» WORK INSTRUCTION
From the entries below, copy every line that has the word "Przez".

START DATA LISTING

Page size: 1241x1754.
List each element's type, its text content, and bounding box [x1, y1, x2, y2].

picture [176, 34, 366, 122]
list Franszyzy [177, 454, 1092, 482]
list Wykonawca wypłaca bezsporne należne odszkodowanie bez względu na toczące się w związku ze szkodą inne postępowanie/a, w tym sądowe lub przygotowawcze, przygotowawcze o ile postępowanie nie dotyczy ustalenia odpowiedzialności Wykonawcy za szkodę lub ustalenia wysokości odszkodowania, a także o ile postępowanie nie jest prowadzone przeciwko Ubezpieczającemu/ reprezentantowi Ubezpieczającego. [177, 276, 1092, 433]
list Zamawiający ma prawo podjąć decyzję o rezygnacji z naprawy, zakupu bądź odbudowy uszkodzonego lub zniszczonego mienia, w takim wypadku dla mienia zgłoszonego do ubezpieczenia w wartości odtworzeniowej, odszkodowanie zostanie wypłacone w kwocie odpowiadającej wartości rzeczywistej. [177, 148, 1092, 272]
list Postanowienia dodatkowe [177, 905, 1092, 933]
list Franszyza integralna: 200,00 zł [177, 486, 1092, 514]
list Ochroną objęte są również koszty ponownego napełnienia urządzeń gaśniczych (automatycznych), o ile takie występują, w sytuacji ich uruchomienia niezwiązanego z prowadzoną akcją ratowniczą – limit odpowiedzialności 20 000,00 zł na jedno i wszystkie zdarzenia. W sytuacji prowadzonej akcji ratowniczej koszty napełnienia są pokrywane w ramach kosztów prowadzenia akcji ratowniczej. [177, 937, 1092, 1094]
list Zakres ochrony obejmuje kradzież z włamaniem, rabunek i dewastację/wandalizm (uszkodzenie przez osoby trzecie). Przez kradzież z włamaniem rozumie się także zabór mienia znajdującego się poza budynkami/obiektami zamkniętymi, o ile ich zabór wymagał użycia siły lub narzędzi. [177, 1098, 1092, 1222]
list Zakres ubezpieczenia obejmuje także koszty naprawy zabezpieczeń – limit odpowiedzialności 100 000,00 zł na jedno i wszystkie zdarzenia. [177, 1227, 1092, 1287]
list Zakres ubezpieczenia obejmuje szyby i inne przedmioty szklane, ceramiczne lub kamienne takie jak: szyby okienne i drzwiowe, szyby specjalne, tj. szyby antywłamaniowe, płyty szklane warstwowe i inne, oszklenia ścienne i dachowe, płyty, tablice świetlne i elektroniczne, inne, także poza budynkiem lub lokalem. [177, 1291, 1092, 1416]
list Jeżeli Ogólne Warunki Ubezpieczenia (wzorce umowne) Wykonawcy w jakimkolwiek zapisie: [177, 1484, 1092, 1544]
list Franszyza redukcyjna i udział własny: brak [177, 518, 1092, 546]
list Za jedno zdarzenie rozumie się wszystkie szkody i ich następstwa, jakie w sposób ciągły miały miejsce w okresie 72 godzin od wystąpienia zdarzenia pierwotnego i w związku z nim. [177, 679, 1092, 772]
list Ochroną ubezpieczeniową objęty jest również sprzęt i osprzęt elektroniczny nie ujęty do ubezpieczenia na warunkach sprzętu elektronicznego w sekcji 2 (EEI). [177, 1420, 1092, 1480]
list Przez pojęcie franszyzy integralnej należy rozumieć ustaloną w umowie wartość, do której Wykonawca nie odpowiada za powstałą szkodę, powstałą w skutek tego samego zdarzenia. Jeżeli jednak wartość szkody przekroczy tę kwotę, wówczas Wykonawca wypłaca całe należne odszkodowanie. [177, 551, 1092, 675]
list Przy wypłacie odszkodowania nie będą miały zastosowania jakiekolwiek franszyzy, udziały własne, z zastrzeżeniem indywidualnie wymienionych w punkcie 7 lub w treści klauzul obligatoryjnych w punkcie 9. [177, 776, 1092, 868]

END DATA LISTING

» EXERCISE SOLUTION
list Zakres ochrony obejmuje kradzież z włamaniem, rabunek i dewastację/wandalizm (uszkodzenie przez osoby trzecie). Przez kradzież z włamaniem rozumie się także zabór mienia znajdującego się poza budynkami/obiektami zamkniętymi, o ile ich zabór wymagał użycia siły lub narzędzi. [177, 1098, 1092, 1222]
list Przez pojęcie franszyzy integralnej należy rozumieć ustaloną w umowie wartość, do której Wykonawca nie odpowiada za powstałą szkodę, powstałą w skutek tego samego zdarzenia. Jeżeli jednak wartość szkody przekroczy tę kwotę, wówczas Wykonawca wypłaca całe należne odszkodowanie. [177, 551, 1092, 675]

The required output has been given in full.